だが、それなりのダメージを受けたのと、病のせいで、一瞬よろめいた。

翔は再び龍神を放った。

今度はさすがに倒れた。

「ハッ!師匠!!!!!」

「よ、よくやった」

「師匠…」

「翔…俺には…息子がいた。名前は神威龍一」

「神威龍一?」

「そうだ…だがやつは、継承者になれなかったため、この俺が殺した」

「!」

「今まで多くの人間を殺し、師匠を殺した時でさえ涙が出んかったのに、龍一を殺した時は泣いた。だから、俺はお前を心の中では、龍一と呼んでいた」

「神威…龍一……」

「俺の刀をお前に託す。あれは水神流の継承者の証」

翔は武蔵の刀を渡され、握りしめた。

「今日からはお前が水神流の20代目だ」

「俺が、水神流の20代目……」

「ああ、そうそう…お前の姉とはいつか時の中で出会えるだろう……」

「生きているのですか?」

「いや…も、もうこの時代にはいない……もっと強くなれ…翔…」

それが武蔵の最後の言葉だ。

「師匠!!!!!」

大声で泣きながら叫んだ。

ここ数年涙など流さなかったのに。

「…時の中で出会える?あの世でいつか出会えるということか?それともただ、俺が一人になったから、励ましの言葉なのか?」

この時の翔には意味不明だった。

翔は継承者の証である刀を腰に差し、自分の名を、武蔵の子の名前である、神威龍一と名乗るようになった。


それから二か月後……


ドラール王国が4隻の軍艦を率いジャパールの浦島沖に現れて、開国を求めた。

ジャパールにとって、不利な条約を要求してきたのだ。

だが、ジャパールは鎖国を貫いた。

そのため、一隻の軍艦がジャパールに攻撃をした。

ジャパール国とドラール王国との間で戦いが始まり、ジャパールドラール戦争が勃発した。


ジャパールにドラール軍が攻めてきた。

ジャパールの軍はこれに参戦。

特に活躍していたのが、浅葱色のだんだら模様の羽織を纏った、ジャパール国特殊部隊龍神隊である。

200年くらい前に結成した特殊部隊。

結成当時時代は死を恐れず戦うという意味から、死戦隊という名前であった。

この頃は爆弾を抱え敵に突っ込み、爆死する特攻隊だ。

50年くらい前に龍神隊という名を与えられた。

ジャパールドラール戦争時の隊員は865名で、幹部には8代目隊長近藤勇気(35歳)、副隊長土方歳夫(34歳)、沖田蒼馬(24歳)。

蒼馬と歳夫は義理兄弟だ。

蒼馬の10上の姉光代が歳夫の妻だからだ。

この他にも永倉新一(29歳)、斎藤一郎(26歳)、原田光助(31歳)などが所属しているが、この時は翔は隊に入隊していない。
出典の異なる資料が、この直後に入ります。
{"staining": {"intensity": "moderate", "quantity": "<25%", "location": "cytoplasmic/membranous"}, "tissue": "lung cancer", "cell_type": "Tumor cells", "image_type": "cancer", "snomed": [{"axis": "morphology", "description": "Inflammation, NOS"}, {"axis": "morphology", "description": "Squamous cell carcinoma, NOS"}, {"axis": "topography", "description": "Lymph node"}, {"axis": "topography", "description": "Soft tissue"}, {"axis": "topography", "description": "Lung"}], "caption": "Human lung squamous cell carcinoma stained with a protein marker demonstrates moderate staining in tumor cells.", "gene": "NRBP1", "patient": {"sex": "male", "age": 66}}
だがある日、池田屋の森で神威龍一が一人で数十人を殺していたのを見た時に、隊長の近藤は龍神隊に入隊するように勧めた。

龍一は一人で戦うつもりだったが、一人より大勢のほうがいいと判断し、入隊を決めた。

この時龍一は13歳の少年であったため、隊の中では最年少であった。